(Stored data)
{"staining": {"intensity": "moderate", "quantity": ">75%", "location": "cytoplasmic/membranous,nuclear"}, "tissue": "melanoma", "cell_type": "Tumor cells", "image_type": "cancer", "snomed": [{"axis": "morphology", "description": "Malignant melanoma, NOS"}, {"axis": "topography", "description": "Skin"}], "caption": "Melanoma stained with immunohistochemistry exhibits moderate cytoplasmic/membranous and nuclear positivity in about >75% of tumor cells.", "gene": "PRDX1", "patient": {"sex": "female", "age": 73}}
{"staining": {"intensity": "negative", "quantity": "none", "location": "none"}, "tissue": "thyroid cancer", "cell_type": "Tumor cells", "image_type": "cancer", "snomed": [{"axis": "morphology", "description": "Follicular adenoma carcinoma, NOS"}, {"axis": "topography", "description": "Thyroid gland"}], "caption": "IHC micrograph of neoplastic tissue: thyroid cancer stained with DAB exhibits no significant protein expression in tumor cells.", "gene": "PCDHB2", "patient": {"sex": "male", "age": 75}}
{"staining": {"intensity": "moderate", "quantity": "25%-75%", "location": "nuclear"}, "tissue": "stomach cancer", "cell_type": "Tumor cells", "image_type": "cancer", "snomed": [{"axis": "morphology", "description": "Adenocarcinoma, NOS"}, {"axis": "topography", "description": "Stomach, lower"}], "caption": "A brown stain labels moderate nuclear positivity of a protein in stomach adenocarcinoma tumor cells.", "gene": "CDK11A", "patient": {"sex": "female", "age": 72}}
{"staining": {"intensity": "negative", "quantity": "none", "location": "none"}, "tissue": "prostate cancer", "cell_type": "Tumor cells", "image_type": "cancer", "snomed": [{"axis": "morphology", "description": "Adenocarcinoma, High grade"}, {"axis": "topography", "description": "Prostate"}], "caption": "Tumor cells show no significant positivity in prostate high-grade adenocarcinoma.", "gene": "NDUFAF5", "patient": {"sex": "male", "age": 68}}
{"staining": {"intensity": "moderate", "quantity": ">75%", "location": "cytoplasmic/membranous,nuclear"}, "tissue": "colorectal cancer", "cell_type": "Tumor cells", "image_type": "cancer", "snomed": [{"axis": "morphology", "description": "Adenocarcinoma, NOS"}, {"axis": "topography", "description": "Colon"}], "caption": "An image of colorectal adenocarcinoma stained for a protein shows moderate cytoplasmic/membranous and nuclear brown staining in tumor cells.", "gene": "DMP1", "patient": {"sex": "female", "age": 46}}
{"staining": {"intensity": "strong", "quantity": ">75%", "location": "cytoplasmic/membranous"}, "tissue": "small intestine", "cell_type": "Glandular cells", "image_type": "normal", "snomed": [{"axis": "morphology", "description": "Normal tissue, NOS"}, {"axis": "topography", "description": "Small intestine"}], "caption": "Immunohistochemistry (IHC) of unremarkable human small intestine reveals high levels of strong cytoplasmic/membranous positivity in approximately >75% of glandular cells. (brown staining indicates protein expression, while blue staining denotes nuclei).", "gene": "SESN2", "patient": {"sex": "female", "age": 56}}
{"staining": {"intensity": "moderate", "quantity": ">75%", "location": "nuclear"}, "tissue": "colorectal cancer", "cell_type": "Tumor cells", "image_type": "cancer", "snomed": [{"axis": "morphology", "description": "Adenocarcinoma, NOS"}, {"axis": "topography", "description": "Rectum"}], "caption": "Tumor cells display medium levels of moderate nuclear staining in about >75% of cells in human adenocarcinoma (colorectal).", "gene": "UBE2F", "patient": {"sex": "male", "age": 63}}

* **Exercise description**
Give back exactly the lines above starting at the line where "image of colorectal" appears and ending at the line where "(IHC) of unremarkable" appears, both included, with no other lines.

* **Result for this exercise**
{"staining": {"intensity": "moderate", "quantity": ">75%", "location": "cytoplasmic/membranous,nuclear"}, "tissue": "colorectal cancer", "cell_type": "Tumor cells", "image_type": "cancer", "snomed": [{"axis": "morphology", "description": "Adenocarcinoma, NOS"}, {"axis": "topography", "description": "Colon"}], "caption": "An image of colorectal adenocarcinoma stained for a protein shows moderate cytoplasmic/membranous and nuclear brown staining in tumor cells.", "gene": "DMP1", "patient": {"sex": "female", "age": 46}}
{"staining": {"intensity": "strong", "quantity": ">75%", "location": "cytoplasmic/membranous"}, "tissue": "small intestine", "cell_type": "Glandular cells", "image_type": "normal", "snomed": [{"axis": "morphology", "description": "Normal tissue, NOS"}, {"axis": "topography", "description": "Small intestine"}], "caption": "Immunohistochemistry (IHC) of unremarkable human small intestine reveals high levels of strong cytoplasmic/membranous positivity in approximately >75% of glandular cells. (brown staining indicates protein expression, while blue staining denotes nuclei).", "gene": "SESN2", "patient": {"sex": "female", "age": 56}}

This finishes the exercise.